• _Passage_:
--- START ---
Alcohol and the law

Drinking under the age of 18

It’s illegal for:

  • someone under 18 to buy, attempt to buy, or be sold alcohol
  • someone to sell alcohol to someone under 18
  • a person under 18 to drink alcohol in a pub, restaurant or anywhere else they serve alcohol, unless with an adult and eating a meal

It’s legal for:

  • a 16 or 17 year old to drink beer, wine or cider with a meal in a restaurant or pub if they are with an adult who has bought it for them
  • an under 18 year old to drink at home or on other private premises

What happens if I break the law?

If the police catch you drinking then they will likely take your alcohol away from you. If you are caught three times or more you could be fined or arrested. If charged, a criminal record can affect your choices later on in life e.g. where you can travel in the world, job opportunities.

Interesting facts!

  • Every year in the UK, more than 10,000 fines for being drunk and disorderly are issued to young people aged 16 to 19
  • Children as young as 12 are being charged with criminal damage to other people’s property as a result of drinking

Driving

Driving whilst under the influence of alcohol or drugs can slow down your reaction time, affect your concentration and impact your ability to drive safely.
--- END ---
• _Request 1_:
Answer these questions from the alcohol-law passage:
(a) What ages may someone be to drink beer, wine or cider with a meal in a restaurant or pub when an adult has bought it for them?
(b) How many times must someone be caught drinking before they could be fined or arrested?
(c) How many fines for being drunk and disorderly are issued each year in the UK to young people aged 16 to 19?
• _Request 2_:
Copy the alcohol-law passage word for word from "Interesting facts!" to "to drive safely.".
The listing that comes next has nothing to do with the work on the alcohol-law passage.

Recorded data:
--- START ---
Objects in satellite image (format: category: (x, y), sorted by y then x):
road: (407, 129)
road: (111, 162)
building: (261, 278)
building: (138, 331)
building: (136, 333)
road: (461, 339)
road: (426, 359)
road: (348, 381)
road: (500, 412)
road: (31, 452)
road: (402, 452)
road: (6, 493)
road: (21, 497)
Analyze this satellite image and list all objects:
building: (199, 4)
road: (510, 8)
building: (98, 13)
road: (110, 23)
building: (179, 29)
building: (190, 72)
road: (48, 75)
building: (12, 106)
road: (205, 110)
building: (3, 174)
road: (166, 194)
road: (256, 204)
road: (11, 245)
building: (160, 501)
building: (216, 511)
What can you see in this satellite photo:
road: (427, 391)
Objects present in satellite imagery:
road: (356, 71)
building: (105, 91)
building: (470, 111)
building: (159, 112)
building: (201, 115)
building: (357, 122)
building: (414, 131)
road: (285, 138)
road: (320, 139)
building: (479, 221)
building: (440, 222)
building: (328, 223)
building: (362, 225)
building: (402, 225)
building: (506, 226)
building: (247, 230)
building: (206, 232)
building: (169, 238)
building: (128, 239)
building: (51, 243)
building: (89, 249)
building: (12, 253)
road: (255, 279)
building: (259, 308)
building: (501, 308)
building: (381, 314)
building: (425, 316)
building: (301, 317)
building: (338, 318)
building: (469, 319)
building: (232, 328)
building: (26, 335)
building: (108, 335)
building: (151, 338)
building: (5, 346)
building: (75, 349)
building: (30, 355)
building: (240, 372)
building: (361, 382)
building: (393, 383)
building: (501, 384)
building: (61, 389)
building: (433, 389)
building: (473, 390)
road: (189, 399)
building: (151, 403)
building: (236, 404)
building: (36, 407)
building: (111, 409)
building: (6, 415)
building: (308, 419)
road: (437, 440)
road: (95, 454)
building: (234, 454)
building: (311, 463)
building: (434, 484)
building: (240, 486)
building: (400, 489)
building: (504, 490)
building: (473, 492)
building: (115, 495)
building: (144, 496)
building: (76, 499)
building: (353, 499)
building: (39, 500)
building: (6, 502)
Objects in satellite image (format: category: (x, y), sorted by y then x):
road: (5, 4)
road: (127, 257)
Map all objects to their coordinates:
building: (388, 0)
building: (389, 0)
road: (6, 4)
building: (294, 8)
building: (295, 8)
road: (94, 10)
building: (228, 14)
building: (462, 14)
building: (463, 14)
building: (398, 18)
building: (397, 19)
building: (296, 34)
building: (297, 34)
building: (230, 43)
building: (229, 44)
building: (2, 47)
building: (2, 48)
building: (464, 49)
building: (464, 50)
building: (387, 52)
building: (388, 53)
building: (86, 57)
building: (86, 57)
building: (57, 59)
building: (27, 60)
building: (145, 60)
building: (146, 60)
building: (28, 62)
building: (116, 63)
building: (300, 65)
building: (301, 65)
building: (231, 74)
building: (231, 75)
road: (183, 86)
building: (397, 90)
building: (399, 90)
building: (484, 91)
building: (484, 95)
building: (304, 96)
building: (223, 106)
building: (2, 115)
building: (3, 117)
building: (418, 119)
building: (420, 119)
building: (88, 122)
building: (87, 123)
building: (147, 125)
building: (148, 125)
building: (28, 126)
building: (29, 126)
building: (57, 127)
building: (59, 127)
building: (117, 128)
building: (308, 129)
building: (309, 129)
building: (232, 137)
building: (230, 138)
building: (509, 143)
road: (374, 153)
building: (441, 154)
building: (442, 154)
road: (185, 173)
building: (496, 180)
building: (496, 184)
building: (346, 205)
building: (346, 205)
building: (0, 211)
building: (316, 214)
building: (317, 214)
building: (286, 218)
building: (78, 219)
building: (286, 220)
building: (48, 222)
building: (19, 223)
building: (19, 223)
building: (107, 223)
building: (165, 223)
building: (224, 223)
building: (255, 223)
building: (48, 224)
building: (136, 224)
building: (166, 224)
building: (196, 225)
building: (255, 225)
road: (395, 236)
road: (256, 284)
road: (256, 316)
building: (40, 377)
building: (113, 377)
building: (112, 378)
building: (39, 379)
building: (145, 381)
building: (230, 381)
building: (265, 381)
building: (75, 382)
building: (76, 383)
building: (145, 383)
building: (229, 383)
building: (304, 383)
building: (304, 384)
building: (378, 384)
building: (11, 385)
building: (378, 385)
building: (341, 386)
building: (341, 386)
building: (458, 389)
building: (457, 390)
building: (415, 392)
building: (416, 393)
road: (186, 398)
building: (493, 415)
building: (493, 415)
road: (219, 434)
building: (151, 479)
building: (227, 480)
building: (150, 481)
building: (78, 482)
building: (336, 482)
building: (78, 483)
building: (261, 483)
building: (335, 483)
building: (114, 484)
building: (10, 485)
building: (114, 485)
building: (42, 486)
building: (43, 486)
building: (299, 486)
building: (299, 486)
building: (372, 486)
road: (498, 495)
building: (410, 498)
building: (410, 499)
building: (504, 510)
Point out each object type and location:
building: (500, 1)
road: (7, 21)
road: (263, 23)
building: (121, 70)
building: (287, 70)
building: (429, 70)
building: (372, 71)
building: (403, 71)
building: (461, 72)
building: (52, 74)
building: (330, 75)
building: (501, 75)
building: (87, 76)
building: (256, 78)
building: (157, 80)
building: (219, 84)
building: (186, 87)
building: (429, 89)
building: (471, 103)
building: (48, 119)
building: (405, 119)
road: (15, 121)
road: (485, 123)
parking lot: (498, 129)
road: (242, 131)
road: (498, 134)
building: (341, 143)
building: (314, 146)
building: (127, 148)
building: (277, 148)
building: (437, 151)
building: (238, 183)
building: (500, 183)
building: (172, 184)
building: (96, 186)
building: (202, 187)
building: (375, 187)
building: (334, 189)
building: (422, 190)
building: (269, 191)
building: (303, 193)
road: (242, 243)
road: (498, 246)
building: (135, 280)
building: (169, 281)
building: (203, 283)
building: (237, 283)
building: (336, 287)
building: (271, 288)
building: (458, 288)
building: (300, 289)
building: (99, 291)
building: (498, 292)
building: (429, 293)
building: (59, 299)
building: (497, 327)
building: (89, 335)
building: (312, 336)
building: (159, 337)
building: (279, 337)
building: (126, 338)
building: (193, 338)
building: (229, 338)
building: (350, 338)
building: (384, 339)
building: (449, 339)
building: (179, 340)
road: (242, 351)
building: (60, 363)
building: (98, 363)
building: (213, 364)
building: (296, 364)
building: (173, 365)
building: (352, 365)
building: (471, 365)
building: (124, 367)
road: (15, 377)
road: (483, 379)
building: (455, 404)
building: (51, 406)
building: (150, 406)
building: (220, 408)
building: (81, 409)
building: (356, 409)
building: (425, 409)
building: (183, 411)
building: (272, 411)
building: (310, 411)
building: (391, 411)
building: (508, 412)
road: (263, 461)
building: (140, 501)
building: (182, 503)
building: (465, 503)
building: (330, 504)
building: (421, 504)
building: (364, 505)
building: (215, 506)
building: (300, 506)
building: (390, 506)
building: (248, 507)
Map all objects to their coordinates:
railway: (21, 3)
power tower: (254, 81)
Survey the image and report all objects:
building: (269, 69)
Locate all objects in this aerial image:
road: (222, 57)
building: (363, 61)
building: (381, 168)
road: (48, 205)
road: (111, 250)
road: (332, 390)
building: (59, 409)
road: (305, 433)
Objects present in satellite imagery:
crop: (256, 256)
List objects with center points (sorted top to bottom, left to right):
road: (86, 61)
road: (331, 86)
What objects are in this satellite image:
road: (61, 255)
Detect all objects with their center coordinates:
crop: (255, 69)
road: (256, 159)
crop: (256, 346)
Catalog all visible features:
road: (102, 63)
--- END ---
• _Written response 1_:
(a) 16 or 17 years old.
(b) Three times or more.
(c) More than 10,000.

• _Written response 2_:
Interesting facts!

  • Every year in the UK, more than 10,000 fines for being drunk and disorderly are issued to young people aged 16 to 19
  • Children as young as 12 are being charged with criminal damage to other people’s property as a result of drinking

Driving

Driving whilst under the influence of alcohol or drugs can slow down your reaction time, affect your concentration and impact your ability to drive safely.